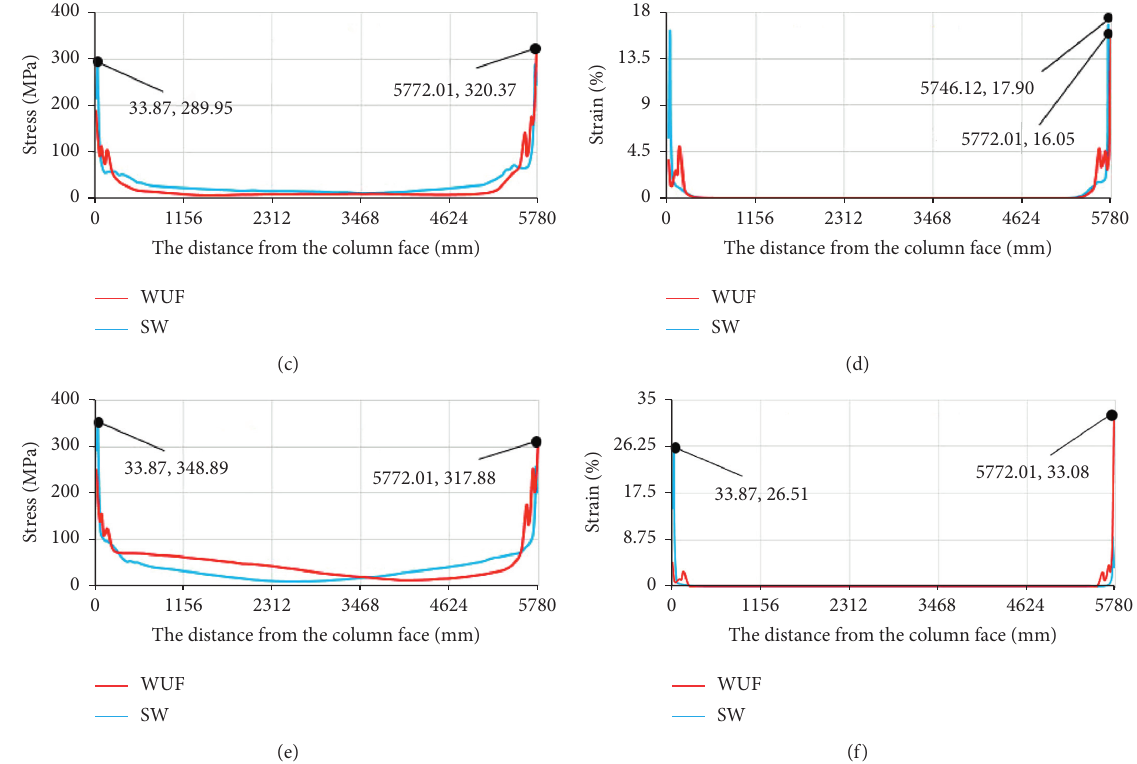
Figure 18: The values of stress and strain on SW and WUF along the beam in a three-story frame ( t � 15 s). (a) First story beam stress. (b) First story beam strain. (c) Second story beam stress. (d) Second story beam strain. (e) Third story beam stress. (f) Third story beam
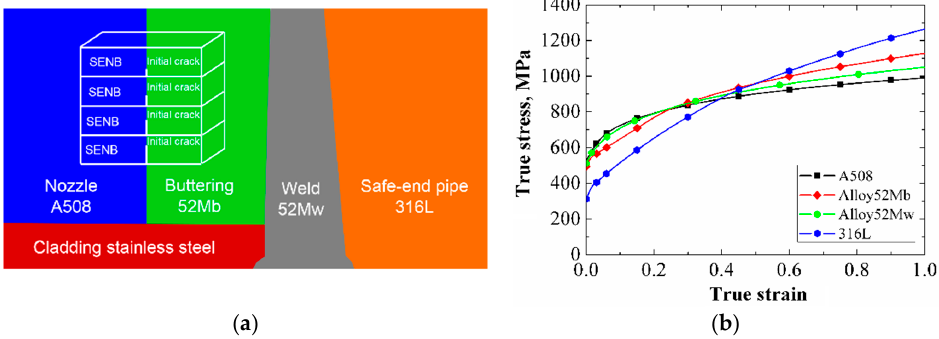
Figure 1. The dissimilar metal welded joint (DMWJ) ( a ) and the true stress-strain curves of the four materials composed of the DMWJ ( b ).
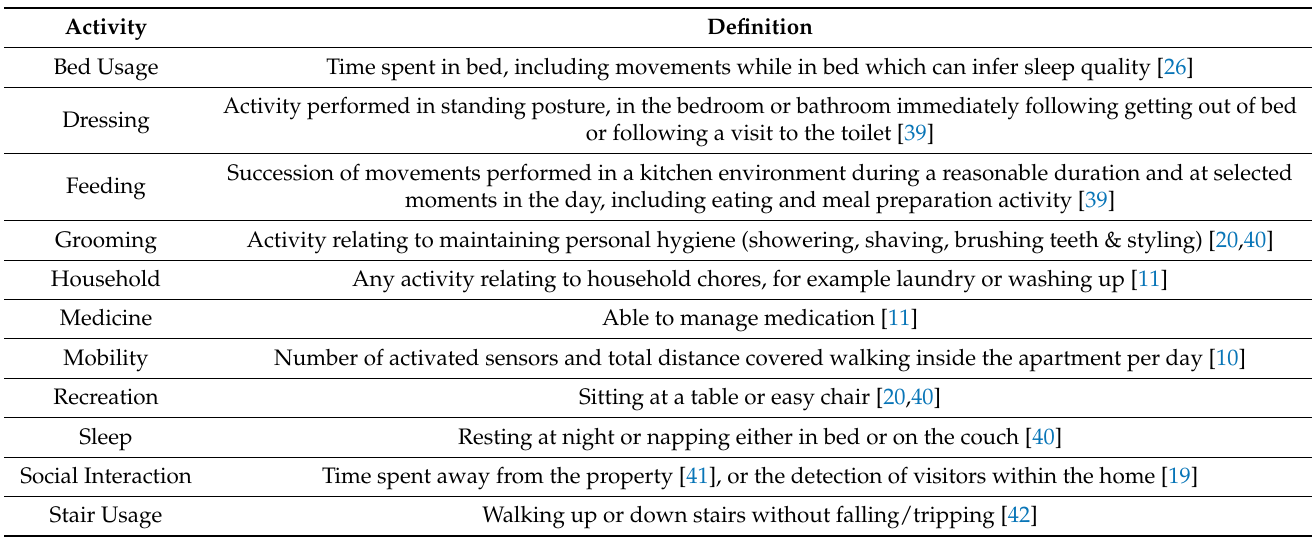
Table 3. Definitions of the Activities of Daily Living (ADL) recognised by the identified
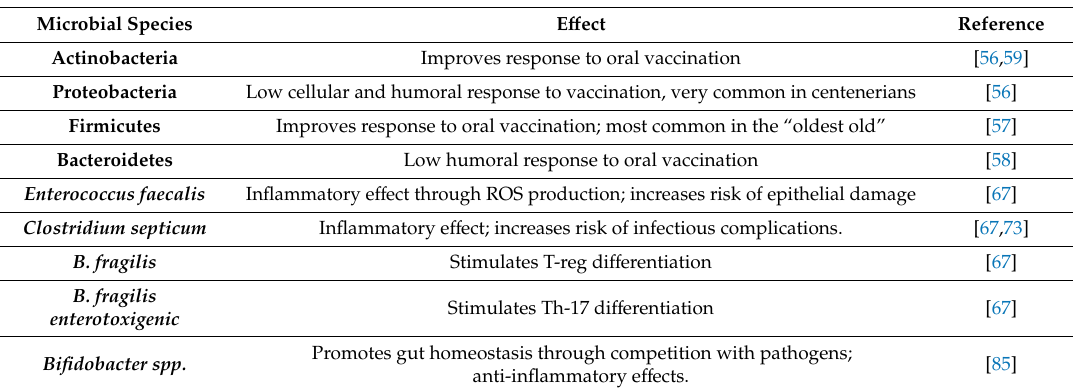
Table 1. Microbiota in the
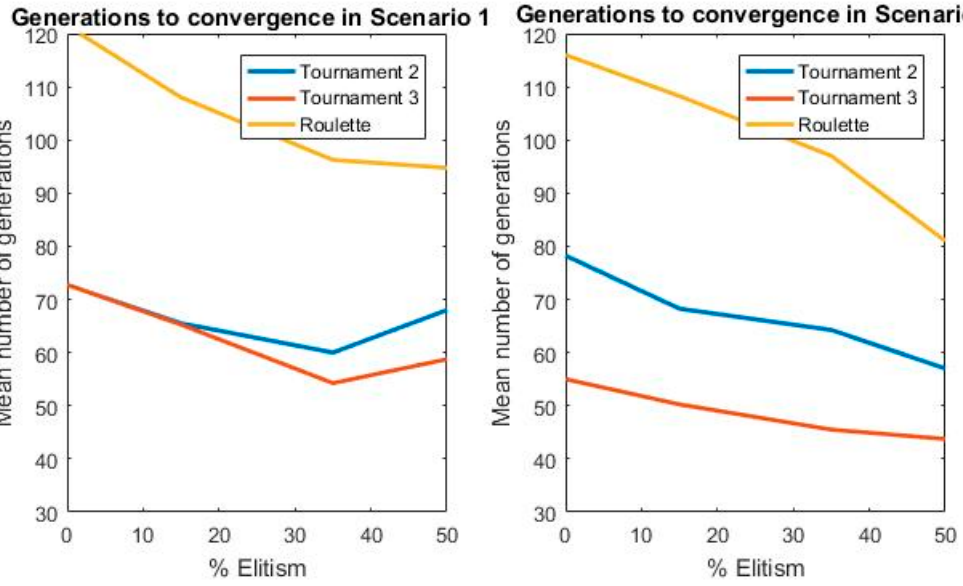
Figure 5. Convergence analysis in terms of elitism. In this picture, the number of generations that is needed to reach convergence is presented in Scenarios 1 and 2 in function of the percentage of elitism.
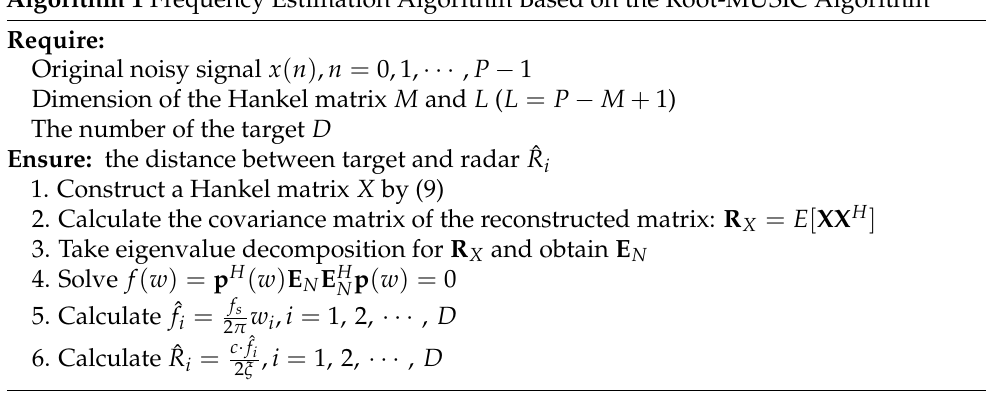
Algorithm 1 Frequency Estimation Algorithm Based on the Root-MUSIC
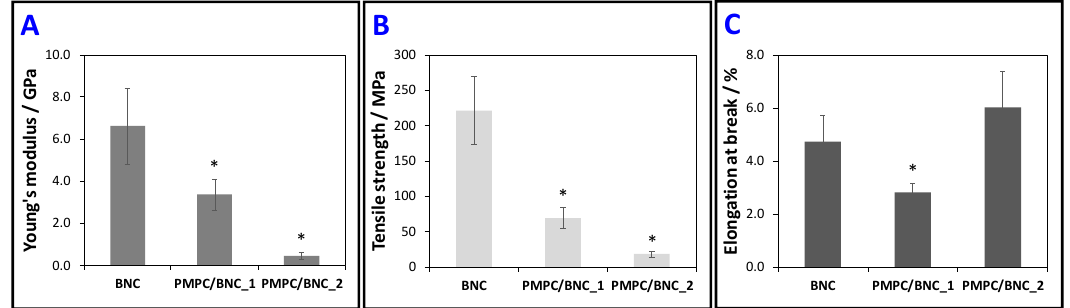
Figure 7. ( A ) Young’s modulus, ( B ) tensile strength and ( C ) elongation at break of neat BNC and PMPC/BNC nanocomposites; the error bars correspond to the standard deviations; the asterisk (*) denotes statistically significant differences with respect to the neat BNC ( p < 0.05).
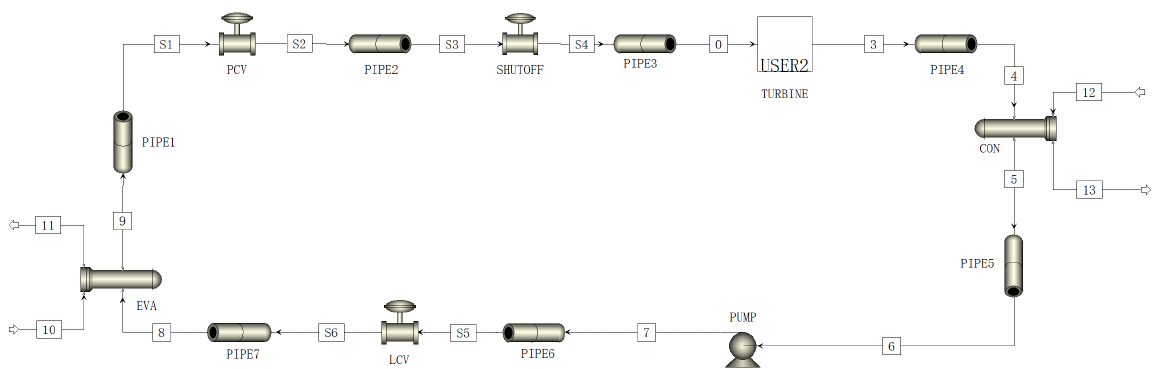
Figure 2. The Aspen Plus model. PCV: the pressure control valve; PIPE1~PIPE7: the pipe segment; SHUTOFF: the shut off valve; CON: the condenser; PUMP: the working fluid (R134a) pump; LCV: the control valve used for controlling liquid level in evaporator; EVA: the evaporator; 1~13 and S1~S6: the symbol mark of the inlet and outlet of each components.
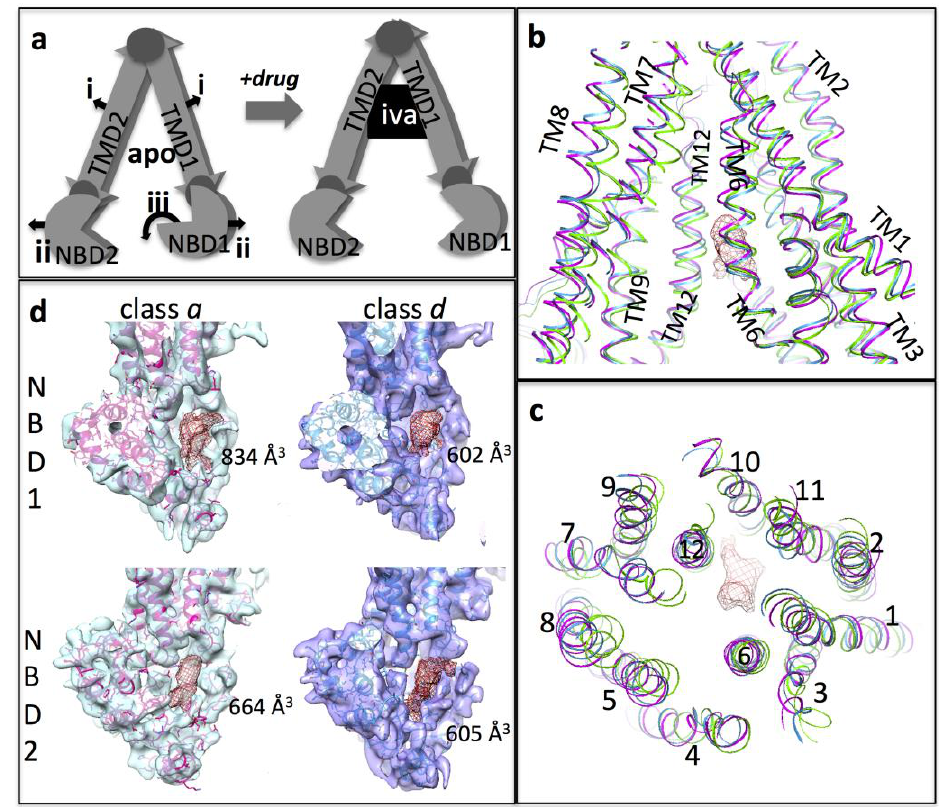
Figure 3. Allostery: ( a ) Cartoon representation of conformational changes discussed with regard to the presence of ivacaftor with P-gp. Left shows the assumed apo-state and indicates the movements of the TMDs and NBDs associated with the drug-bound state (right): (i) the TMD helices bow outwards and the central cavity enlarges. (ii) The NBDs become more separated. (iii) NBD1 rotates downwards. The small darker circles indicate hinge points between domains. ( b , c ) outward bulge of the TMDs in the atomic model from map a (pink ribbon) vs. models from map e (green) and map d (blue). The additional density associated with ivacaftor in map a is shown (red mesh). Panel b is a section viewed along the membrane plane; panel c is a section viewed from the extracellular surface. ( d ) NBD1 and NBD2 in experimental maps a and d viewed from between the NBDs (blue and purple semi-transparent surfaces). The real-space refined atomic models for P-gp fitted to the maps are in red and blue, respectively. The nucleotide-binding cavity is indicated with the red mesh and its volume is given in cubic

- What the task requires: Write out the data word for word. Any picture is to be skipped.

- Your solution:
Figure 18: The values of stress and strain on SW and WUF along the beam in a three-story frame ( t � 15 s). (a) First story beam stress. (b) First story beam strain. (c) Second story beam stress. (d) Second story beam strain. (e) Third story beam stress. (f) Third story beam
Figure 1. The dissimilar metal welded joint (DMWJ) ( a ) and the true stress-strain curves of the four materials composed of the DMWJ ( b ).
Table 3. Definitions of the Activities of Daily Living (ADL) recognised by the identified
Table 1. Microbiota in the
Figure 5. Convergence analysis in terms of elitism. In this picture, the number of generations that is needed to reach convergence is presented in Scenarios 1 and 2 in function of the percentage of elitism.
Algorithm 1 Frequency Estimation Algorithm Based on the Root-MUSIC
Figure 7. ( A ) Young’s modulus, ( B ) tensile strength and ( C ) elongation at break of neat BNC and PMPC/BNC nanocomposites; the error bars correspond to the standard deviations; the asterisk (*) denotes statistically significant differences with respect to the neat BNC ( p < 0.05).
Figure 2. The Aspen Plus model. PCV: the pressure control valve; PIPE1~PIPE7: the pipe segment; SHUTOFF: the shut off valve; CON: the condenser; PUMP: the working fluid (R134a) pump; LCV: the control valve used for controlling liquid level in evaporator; EVA: the evaporator; 1~13 and S1~S6: the symbol mark of the inlet and outlet of each components.
Figure 3. Allostery: ( a ) Cartoon representation of conformational changes discussed with regard to the presence of ivacaftor with P-gp. Left shows the assumed apo-state and indicates the movements of the TMDs and NBDs associated with the drug-bound state (right): (i) the TMD helices bow outwards and the central cavity enlarges. (ii) The NBDs become more separated. (iii) NBD1 rotates downwards. The small darker circles indicate hinge points between domains. ( b , c ) outward bulge of the TMDs in the atomic model from map a (pink ribbon) vs. models from map e (green) and map d (blue). The additional density associated with ivacaftor in map a is shown (red mesh). Panel b is a section viewed along the membrane plane; panel c is a section viewed from the extracellular surface. ( d ) NBD1 and NBD2 in experimental maps a and d viewed from between the NBDs (blue and purple semi-transparent surfaces). The real-space refined atomic models for P-gp fitted to the maps are in red and blue, respectively. The nucleotide-binding cavity is indicated with the red mesh and its volume is given in cubic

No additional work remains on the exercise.